- EXCERPT PROVIDED
---+---
Werner Koch via Gnupg-users wrote:
> On Fri, 20 Dec 2019 11:22, Konstantin Ryabitsev said:
> 
>> On x86_64 this succeeds, but when I tried building on aarch64, that step 
> [...]
>>   gpg: Fatal: can't disable core dumps: Operation not permitted
> 
> setrlimit returns an unexpected error code:
> 
>     if (getrlimit (RLIMIT_CORE, &limit))
>       limit.rlim_max = 0;
>     limit.rlim_cur = 0;
>     if( !setrlimit (RLIMIT_CORE, &limit) )
>       return 0;
>     if( errno != EINVAL && errno != ENOSYS )
>       log_fatal (_("can't disable core dumps: %s\n"), strerror(errno) );
> 
> This is the first time I see a report that EPERM is returned.
---+---
- SET TASK A
In the mailing-list excerpt, on which architecture did the build step fail?

[Extracted data entries]
---+---
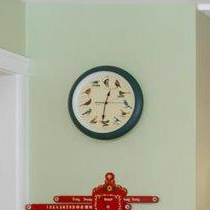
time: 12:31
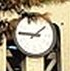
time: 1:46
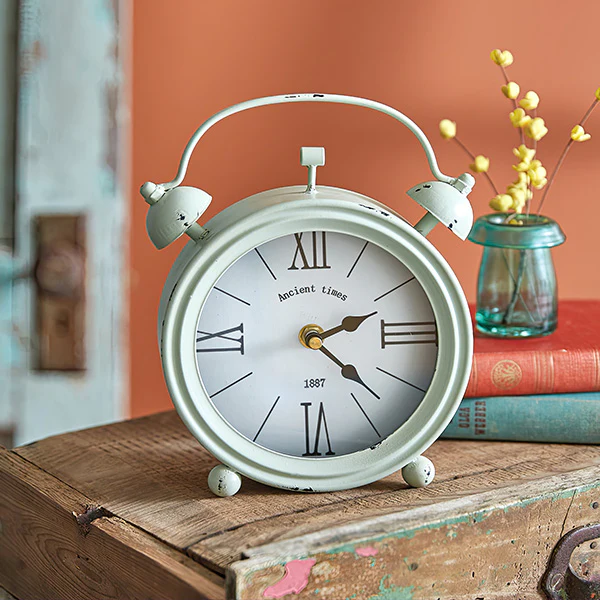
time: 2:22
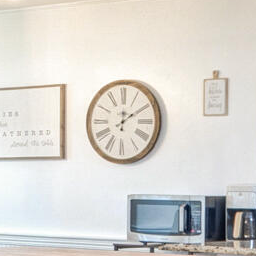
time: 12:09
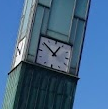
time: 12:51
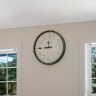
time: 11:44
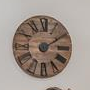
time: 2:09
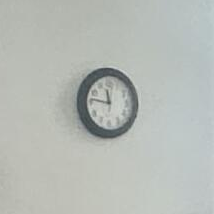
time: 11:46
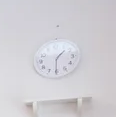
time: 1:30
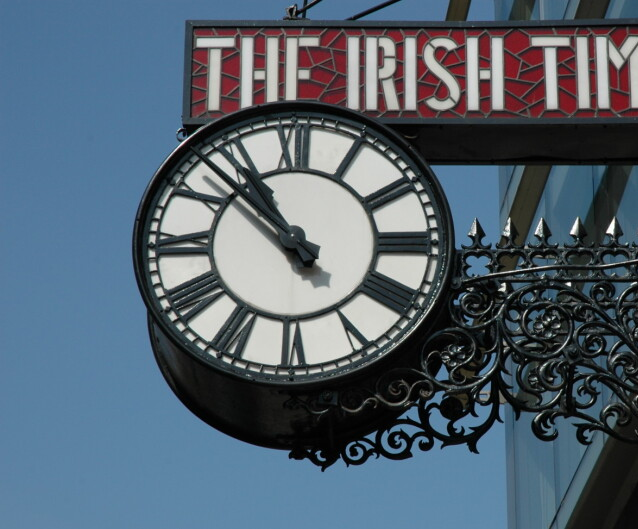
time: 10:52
---+---
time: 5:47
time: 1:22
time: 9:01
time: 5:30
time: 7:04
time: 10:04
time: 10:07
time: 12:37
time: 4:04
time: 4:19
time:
---+---
- SET TASK B
From the first block of the clock reading listing, copy the stretch from the line containing "time: 12:31" through the line containing "time: 10:52", with both of those lines included. Leave the pictures out of your answer.

- TASK SOLUTION A
aarch64

- TASK SOLUTION B
time: 12:31
time: 1:46
time: 2:22
time: 12:09
time: 12:51
time: 11:44
time: 2:09
time: 11:46
time: 1:30
time: 10:52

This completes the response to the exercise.